Photocatalysis is a promising solution for purifying air and water from pollutants, yet more efficient photocatalytic materials are needed. A new approach is proposed in this paper for enhancing the photoactive and photoelectrical properties of anatase TiO sub(2) films by applying an intermediate SiO sub(2) film between the TiO sub(2) film and the stainless steel substrate. TiO sub(2) and SiO sub(2) coatings are synthesized by a sol-gel method and the thickness of TiO sub(2) film is varied in order to obtain improved understanding on the role of thickness in photocatalytic and electrochemical performance. The obtained coatings are systematically characterized in terms of microstructure using such techniques as field-emission scanning electron microscopy (FE-SEM), Raman spectroscopy and X-ray diffraction (XRD), that demonstrate, e.g., the anatase phase structure of the TiO sub(2) films.
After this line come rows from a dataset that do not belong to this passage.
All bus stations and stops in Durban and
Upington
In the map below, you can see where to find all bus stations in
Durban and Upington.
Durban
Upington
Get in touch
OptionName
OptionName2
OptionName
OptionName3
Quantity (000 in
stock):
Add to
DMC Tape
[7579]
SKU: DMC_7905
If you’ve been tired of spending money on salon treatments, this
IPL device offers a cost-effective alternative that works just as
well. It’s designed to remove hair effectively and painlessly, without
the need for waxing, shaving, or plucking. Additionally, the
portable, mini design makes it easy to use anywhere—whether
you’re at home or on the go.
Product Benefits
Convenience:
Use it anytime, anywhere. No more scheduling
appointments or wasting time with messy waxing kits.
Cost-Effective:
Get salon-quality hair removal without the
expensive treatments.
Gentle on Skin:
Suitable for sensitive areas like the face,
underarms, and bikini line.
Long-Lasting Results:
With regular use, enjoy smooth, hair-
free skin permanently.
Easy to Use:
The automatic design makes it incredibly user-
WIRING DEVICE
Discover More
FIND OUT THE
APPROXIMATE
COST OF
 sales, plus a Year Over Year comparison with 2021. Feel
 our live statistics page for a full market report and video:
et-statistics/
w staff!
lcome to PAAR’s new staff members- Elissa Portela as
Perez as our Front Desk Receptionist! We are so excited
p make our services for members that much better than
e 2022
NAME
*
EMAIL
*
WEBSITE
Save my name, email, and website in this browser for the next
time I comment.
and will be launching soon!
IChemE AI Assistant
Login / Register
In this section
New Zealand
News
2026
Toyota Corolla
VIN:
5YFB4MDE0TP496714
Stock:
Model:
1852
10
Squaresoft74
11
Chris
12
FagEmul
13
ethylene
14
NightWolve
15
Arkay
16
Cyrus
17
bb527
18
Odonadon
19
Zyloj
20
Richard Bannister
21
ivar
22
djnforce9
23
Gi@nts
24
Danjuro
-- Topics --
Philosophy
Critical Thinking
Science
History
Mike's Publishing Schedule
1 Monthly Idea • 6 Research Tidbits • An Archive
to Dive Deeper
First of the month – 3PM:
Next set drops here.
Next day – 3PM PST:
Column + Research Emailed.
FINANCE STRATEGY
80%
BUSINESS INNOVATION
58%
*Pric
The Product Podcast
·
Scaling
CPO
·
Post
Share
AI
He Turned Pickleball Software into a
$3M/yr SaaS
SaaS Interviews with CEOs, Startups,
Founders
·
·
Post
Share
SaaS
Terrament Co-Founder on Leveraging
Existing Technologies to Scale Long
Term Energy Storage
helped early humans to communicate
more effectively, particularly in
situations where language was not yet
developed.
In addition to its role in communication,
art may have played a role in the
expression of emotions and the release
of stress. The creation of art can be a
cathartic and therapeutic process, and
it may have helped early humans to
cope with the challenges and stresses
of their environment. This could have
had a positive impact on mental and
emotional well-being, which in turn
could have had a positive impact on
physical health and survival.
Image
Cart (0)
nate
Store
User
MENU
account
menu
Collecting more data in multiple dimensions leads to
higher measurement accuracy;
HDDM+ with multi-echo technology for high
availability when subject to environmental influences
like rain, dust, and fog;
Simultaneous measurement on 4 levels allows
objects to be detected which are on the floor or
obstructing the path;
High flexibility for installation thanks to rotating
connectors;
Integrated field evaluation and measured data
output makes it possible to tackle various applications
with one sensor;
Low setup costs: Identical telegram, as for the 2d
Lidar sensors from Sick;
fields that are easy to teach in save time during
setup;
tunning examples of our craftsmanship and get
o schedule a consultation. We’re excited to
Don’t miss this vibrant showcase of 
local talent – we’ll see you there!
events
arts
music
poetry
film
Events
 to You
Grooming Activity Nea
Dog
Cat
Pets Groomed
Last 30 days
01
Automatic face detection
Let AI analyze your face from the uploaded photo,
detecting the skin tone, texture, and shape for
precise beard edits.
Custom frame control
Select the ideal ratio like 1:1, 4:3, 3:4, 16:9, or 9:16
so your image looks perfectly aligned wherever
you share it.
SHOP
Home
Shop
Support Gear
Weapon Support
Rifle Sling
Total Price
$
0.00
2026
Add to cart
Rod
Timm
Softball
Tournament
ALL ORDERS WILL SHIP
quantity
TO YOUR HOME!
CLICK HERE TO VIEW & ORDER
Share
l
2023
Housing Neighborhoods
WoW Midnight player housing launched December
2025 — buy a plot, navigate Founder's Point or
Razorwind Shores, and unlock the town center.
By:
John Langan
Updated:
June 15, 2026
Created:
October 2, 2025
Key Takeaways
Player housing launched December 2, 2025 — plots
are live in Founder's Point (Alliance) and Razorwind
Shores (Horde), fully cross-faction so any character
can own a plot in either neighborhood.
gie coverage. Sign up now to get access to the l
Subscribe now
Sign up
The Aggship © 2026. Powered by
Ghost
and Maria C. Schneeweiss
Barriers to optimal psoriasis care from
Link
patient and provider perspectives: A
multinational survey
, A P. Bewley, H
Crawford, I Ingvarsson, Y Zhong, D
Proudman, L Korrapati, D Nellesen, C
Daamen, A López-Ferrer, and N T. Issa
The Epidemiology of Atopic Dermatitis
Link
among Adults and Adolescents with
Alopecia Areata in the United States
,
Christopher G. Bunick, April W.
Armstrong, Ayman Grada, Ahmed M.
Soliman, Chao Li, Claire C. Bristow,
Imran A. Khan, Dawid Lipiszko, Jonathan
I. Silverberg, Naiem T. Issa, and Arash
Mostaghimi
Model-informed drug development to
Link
The enhanced photocatalytic properties of SiO sub(2)/TiO sub(2) coatings as compared to TiO sub(2) films are verified using methylene blue (MB) discoloration tests, while the improved photoelectro-chemical properties are shown by, potentiodynamic i-V scans, open circuit potential (OCP) monitoring and electrochemical impedance spectroscopy (EIS). We attribute the beneficial effect of the intermediate SiO sub(2) film on the photocatalytic and photoelectrochemical performance to the high electrical resistance of the SiO sub(2) that imposes a high-energy barrier for electron transfer and, therefore, (partly) insulates the TiO sub(2) film from the substrate and acts as a capacitor for photo-generated electrons under illumination. The presented results show an effective way of enhancing the photocatalytic performance of anatase TiO sub(2) films.